──────── DATASET EXCERPTS ────────
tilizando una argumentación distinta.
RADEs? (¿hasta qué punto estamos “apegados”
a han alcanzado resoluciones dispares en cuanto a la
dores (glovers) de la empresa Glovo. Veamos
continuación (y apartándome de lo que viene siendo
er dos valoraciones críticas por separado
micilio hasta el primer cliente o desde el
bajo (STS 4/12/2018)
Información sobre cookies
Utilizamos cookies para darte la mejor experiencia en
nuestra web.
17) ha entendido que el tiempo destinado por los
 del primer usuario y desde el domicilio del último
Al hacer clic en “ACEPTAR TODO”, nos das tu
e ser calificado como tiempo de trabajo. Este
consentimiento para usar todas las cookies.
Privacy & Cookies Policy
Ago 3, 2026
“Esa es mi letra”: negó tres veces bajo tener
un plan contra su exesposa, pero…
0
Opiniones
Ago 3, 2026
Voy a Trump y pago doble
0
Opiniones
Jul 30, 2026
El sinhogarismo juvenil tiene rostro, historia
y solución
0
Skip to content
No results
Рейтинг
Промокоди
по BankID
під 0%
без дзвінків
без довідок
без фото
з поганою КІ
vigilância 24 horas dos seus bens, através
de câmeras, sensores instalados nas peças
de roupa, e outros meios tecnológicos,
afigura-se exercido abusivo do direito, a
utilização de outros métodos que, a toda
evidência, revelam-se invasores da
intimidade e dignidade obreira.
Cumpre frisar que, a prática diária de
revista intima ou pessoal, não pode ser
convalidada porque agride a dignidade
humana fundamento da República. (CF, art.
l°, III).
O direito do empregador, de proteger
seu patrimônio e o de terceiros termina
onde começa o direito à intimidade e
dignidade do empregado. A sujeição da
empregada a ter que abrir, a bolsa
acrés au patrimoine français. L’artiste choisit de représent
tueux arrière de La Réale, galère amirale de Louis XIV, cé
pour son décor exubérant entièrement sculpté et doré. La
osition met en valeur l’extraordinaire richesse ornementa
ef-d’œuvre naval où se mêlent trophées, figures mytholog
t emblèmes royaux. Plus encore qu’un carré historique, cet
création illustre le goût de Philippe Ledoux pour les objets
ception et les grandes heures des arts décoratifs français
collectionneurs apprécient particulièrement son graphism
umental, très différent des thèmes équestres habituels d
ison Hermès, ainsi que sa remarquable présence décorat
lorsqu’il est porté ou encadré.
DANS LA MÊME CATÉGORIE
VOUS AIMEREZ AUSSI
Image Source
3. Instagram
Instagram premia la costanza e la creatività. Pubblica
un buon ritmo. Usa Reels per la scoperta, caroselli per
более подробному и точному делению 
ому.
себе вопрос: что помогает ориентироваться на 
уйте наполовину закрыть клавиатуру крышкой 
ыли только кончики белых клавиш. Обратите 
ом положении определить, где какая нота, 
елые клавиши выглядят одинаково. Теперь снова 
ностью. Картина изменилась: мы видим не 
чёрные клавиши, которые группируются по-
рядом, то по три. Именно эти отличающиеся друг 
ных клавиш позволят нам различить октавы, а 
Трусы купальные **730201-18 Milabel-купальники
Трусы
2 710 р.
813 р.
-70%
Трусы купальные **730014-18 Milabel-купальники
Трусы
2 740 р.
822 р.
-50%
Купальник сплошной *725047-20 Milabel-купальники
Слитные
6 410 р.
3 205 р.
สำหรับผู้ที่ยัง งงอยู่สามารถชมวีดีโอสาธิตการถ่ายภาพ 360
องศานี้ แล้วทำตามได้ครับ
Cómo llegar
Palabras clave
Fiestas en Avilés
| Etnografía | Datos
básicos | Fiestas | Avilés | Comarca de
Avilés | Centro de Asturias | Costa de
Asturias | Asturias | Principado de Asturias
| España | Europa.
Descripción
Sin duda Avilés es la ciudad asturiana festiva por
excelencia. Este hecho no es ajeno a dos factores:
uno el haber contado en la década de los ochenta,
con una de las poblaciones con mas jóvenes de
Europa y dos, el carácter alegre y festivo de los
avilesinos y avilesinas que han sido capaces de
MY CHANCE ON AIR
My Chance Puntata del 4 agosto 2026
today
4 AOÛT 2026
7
────────
→ PROBLEM STATEMENT: For this task, write out exactly the lines of the entries above, starting at the line with "VOUS AIMEREZ AUSSI" and ending at the line with "Etnografía | Datos", both included, and no others.

→ OUTPUT OF THE EXERCISE:
VOUS AIMEREZ AUSSI
Image Source
3. Instagram
Instagram premia la costanza e la creatività. Pubblica
un buon ritmo. Usa Reels per la scoperta, caroselli per
более подробному и точному делению 
ому.
себе вопрос: что помогает ориентироваться на 
уйте наполовину закрыть клавиатуру крышкой 
ыли только кончики белых клавиш. Обратите 
ом положении определить, где какая нота, 
елые клавиши выглядят одинаково. Теперь снова 
ностью. Картина изменилась: мы видим не 
чёрные клавиши, которые группируются по-
рядом, то по три. Именно эти отличающиеся друг 
ных клавиш позволят нам различить октавы, а 
Трусы купальные **730201-18 Milabel-купальники
Трусы
2 710 р.
813 р.
-70%
Трусы купальные **730014-18 Milabel-купальники
Трусы
2 740 р.
822 р.
-50%
Купальник сплошной *725047-20 Milabel-купальники
Слитные
6 410 р.
3 205 р.
สำหรับผู้ที่ยัง งงอยู่สามารถชมวีดีโอสาธิตการถ่ายภาพ 360
องศานี้ แล้วทำตามได้ครับ
Cómo llegar
Palabras clave
Fiestas en Avilés
| Etnografía | Datos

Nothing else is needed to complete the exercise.